Soon after completing her academic studies, Campagna realized her skillset could be more aptly applied to finance, and she took her first job in the investment sector. She found she could apply her background as a social scientist to the emerging field of quantitative finance, which uses complex mathematical models to inform investment strategy. She rose through the ranks of firms including Barclays Global Investors in San Francisco and Deutsche Bank in New York, where she eventually became the global head of quantitative strategies.
Later, in the midst of the economic downturn, Campagna spun off her department into a new investment-management firm, QS Investors. She was named a Caltech Distinguished Alumna in 2016 for contributions to quantitative investment and leadership in the financial industry.
At Caltech, Campagna also serves on the Information Science and Technology council for the Division of Engineering and Applied Science. She is a member of advisory boards at UC Berkeley and Northeastern University, and is on the board of trustees at Mott Haven Academy in New York.

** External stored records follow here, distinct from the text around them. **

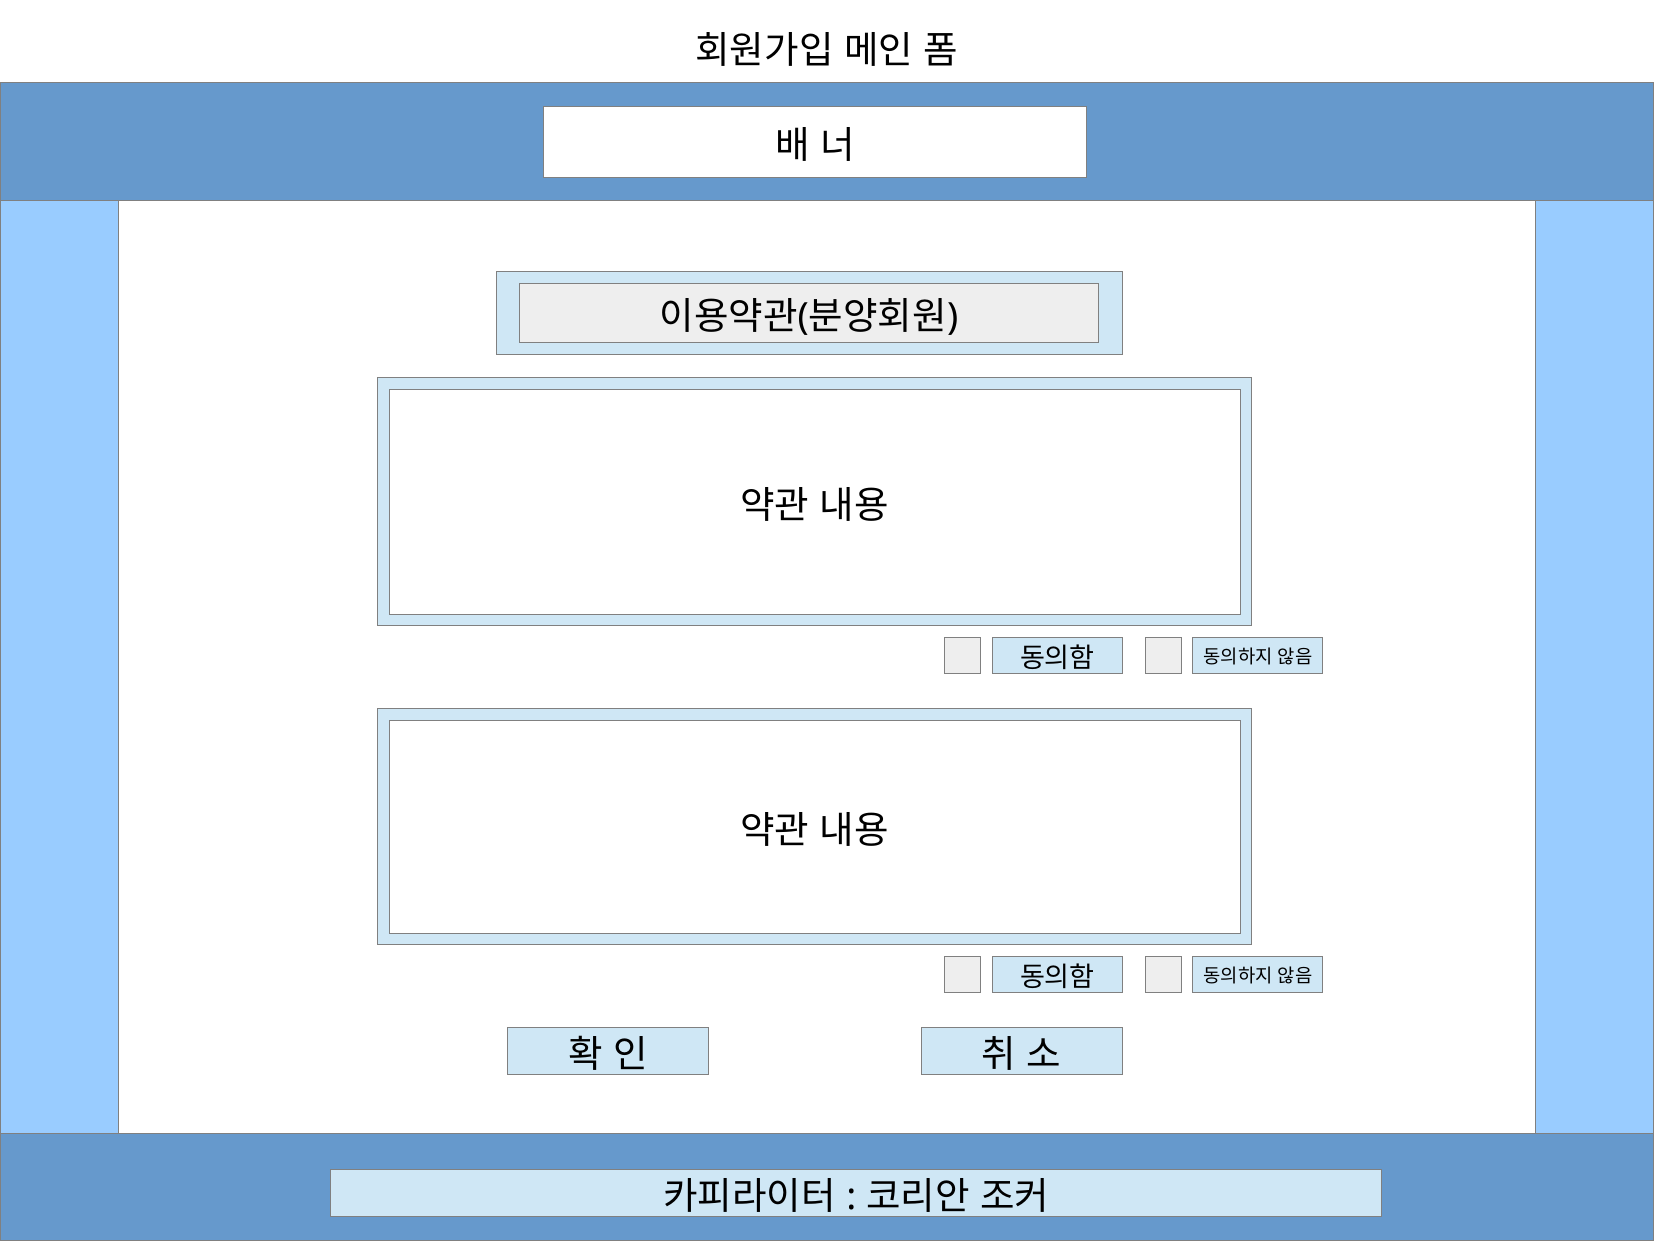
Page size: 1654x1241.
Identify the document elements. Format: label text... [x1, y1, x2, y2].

text_box 동의하지 않음 [1192, 956, 1323, 993]
text_box 이용약관(분양회원) [519, 283, 1099, 343]
text_box 배 너 [543, 106, 1087, 178]
text_box 확 인 [507, 1027, 709, 1075]
text_box 약관 내용 [389, 720, 1241, 934]
text_box [0, 82, 1654, 1241]
text_box 카피라이터 : 코리안 조커 [330, 1169, 1382, 1217]
text_box 취 소 [921, 1027, 1123, 1075]
text_box 동의함 [992, 637, 1123, 674]
text_box 동의하지 않음 [1192, 637, 1323, 674]
text_box 회원가입 메인 폼 [602, 13, 1052, 71]
text_box 동의함 [992, 956, 1123, 993]
text_box 약관 내용 [389, 389, 1241, 615]
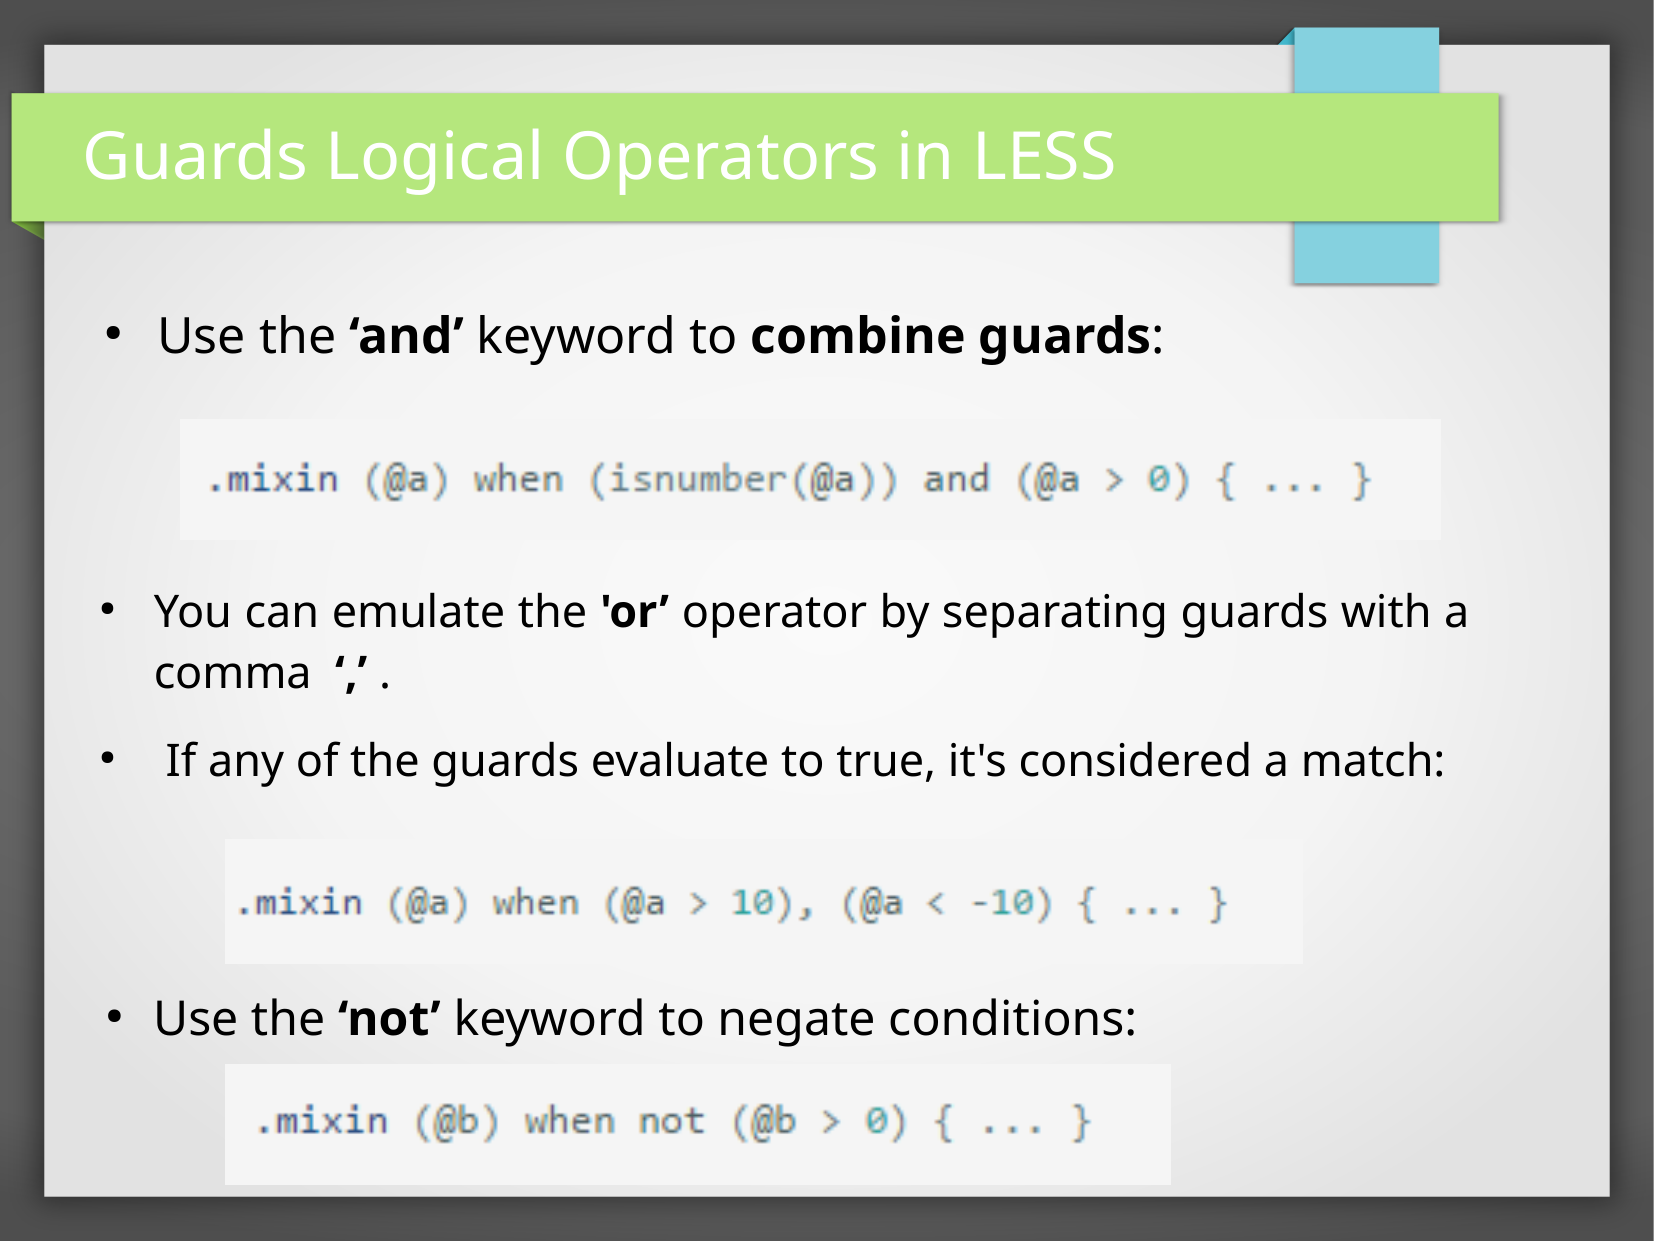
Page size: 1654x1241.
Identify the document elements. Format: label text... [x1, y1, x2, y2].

picture [0, 0, 1654, 1241]
list You can emulate the 'or’ operator by separating guards with a comma ‘,’ . If any of the guards evaluate to true, it's considered a match: [90, 579, 1471, 826]
list Use the ‘not’ keyword to negate conditions: [90, 984, 1373, 1051]
text_box Use the ‘and’ keyword to combine guards: [86, 300, 1302, 436]
title Guards Logical Operators in LESS [82, 59, 1366, 248]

Campagna is one of three individuals to have joined the Board of Trustees, Caltech's governing body, in recent months. The Board is led by David L. Lee (PhD '74), chair, and Ronald K. Linde (MS '62, PhD '64), vice chair. It is currently composed of 45 trustees, 26 senior trustees, 19 life members, and one honorary life member.
Campagna recently reflected on her career and on lessons learned at Caltech.
Do you think it is important to take risks in life? Why?
Absolutely. The quantitative skills I obtained at Caltech opened up many opportunities I had never even realized existed. Almost every great opportunity and experience I have had in life has come when I push myself into the unknown.
What do you find most interesting or inspiring about Caltech?
The unabashed passion the community shows for its work and research interests. I wish more people were aware of the innovation that is generated by multidisciplinary collaboration at the Institute.
What qualities and experience do you bring to the role of trustee?
I bring strong fiduciary and risk-management discipline. I have knowledge of cybersecurity and a passion for shaping culture to fit an institution's goals.